Quando si parla di questa ricetta, inevitabilmente la prima associazione che viene fatta è quella con la Capitale. In pochi però sanno che in realtà ad avere l’idea furono degli insospettabili (con alcune varianti terrificanti) e che la Città Eterna la adottò solo successivamente
È la ricetta simbolo di Roma, quella che più di ogni altra viene associata alla Città Eterna. La pasta alla carbonara è una vera e propria istituzione culinaria, sulla quale si aprono spesso anche dibattiti, al fine di conservarne la preparazione originale ed evitare che possa essere “contaminata” da esperimenti vari o modifiche agli ingredienti. Quello che non tutti sanno, però, è che questa ricetta sia relativamente giovane e che le origini, almeno secondo quello che racconta la storia, sono in parte americane (già), napoletane e abruzzesi, diventando solo successivamente un emblema della Capitale.
La carbonara, infatti, inizia a comparire dal 1944, quando – secondo la narrazione popolare – i soldati americani in Italia per via della Seconda Guerra Mondiale assaggiarono la pasta “cacio e ova” abruzzese, quella preparata dai carbonai (che in romanesco venivano chiamati “carbonari”) nel territorio dell’Aquilano.
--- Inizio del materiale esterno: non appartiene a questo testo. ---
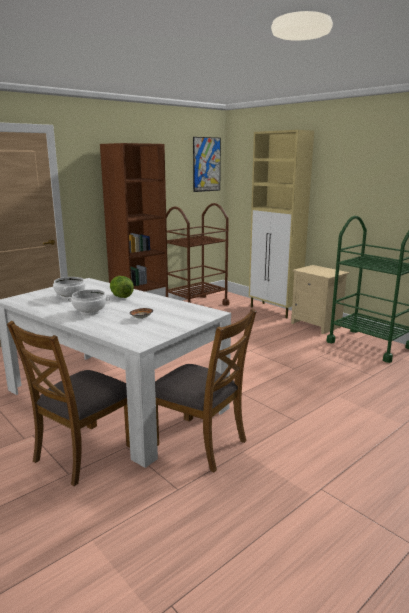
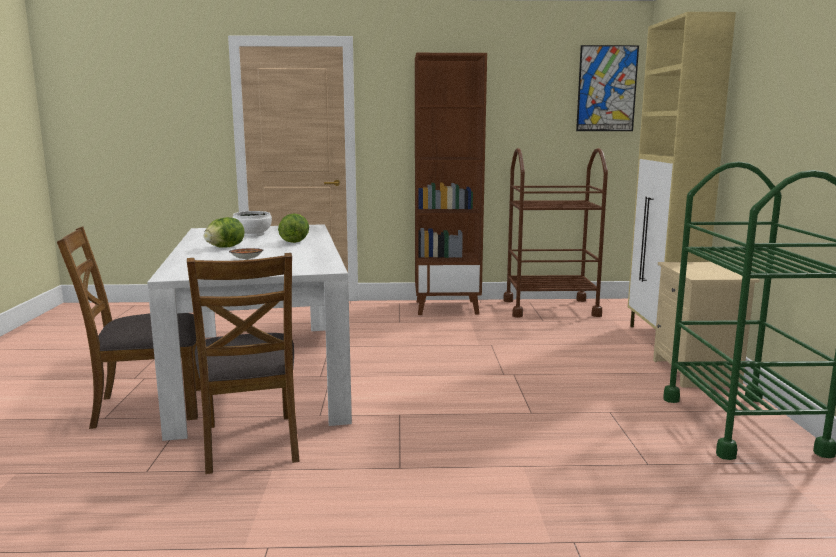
camera: 40 degrees right, 5 degrees down
(90, 312) = (225, 247): white bowl -> lettuce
Furono loro a voler aggiungere a questo piatto il guanciale, o magari (eresia) il bacon, che importavano direttamente dagli Stati Uniti.
Questa è una versione, ma un’altra porta invece a Napoli, più o meno nello stesso periodo. Anche in questo caso c’entrano le truppe americane, che si godevano il “cibo da strada” servito nella città campana. Ovviamente non si facevano sfuggire la tipica pizza a portafoglio, ma allo stesso tempo scoprirono gli spaghetti cotti velocemente e conditi con cacio e pepe. Ecco, secondo la leggenda, un soldato americano un giorno decise di aggiungere a quel piatto la “razione K”, un composto di uova in polvere, pancetta e panna liquida.
Vade retro Satana, verrebbe da pensare in questo momento, ma secondo alcuni è proprio da quell’idea che si arrivò poi alla ricetta della carbonara per come la conosciamo oggi, perché i cuochi napoletani lavorarono sugli ingredienti e arrivarono a ottenere il risultato migliore. Da lì il piatto si diffuse rapidamente anche a Roma, che la adottò immediatamente, curandola come si deve, e facendola diventare emblema della città. Ma senza bacon e panna, per carità.